Disaster recovery (DR) has been challenging from the start, and it certainly isn’t getting any easier. Backup to disk has simplified some aspects of DR while virtualization helps in some ways and complicates it in others.
Large systems running mission critical workloads present a particularly difficult and costly DR challenge. Companies needing to meet very short (measured in seconds) RPO and RTO requirements typically have had to invest in pairs of systems set up as synchronized mirrors with synchronous replication. It works but it is costly and synchronous replication presents distance constraints.

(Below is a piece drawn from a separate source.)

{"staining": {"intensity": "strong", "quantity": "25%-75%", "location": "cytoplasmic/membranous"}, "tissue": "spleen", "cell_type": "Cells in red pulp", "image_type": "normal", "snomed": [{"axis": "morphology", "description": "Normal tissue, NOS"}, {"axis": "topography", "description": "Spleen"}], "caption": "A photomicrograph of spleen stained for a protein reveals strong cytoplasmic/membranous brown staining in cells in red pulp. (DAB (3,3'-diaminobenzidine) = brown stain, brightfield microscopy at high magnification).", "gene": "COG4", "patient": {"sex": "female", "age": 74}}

For mainframes, the Geographically Dispersed Parallel Sysplex (GDPS) has been IBM’s primary DR vehicle. A recent IBM announcement expanded on the GDPS options primarily by adding remote asynchronous replication to greatly extend the distance between the paired systems.
DR at this level revolves around system clustering technology. You set up two systems, one as a mirror of the other, and update the data synchronously or asynchronously. When the primary system fails, you bring up the other and resume working as before. How you define your RPO and RTO determines how quickly you can resume operations following a failure and with how much data lag or loss.
Until now synchronous replication let you hit your tightest RPO and RTO. Synchronous replication, however, entails distance constraints that make it inappropriate for many organizations. It’s also quite expensive.
Asynchronous replication, however, is not bound by synchronous distance constraints. IBM offers GDPS/XRC and GDPS/GM, based upon asynchronous disk replication with unlimited distance. The current GDPS async replication products, however, require the failed site’s workload to be restarted at the recovery site, which typically will take 30-60 min. This will not satisfy organizations that require an RTO of seconds.
In its latest announcement IBM presents GDPS active/active continuous availability as the next generation of GDPS. This represents a shift from the failover model, from a situation where systems go down and can be brought online at the failover site in a few hours, to a near continuous availability model, where the system can be brought back online in an hour or less. IBM describes the latest enhancements as combining the best attributes of the existing suite of GDPS services and expands them to allow unlimited distances between your data center sites with the RTO measured in minutes. With its new GDPS offerings, IBM promises to achieve near continuous availability, meaning it can meet an RTO of tens of seconds.
Non-mainframe shops generally follow similar DR strategies using mirrored pairs of servers, monitoring and sensing software to detect a system failure, and switchover software. To hit the tightest RTO, you will set up your cluster as an active/active pair.
Of course, not every organization needs fast RTO. In that case, it can dispense with mirror systems altogether and rely on traditional tape backup and recovery to a standby site.
The concern with RTO usually focuses on the organization’s primary transaction production systems. But with the cloud organizations might begin to rethink what they deem mission-critical and how it should be backed up. Maybe they don’t have to think about mirrored system clusters at all. Maybe the mission critical systems to be protected aren’t even production transaction systems.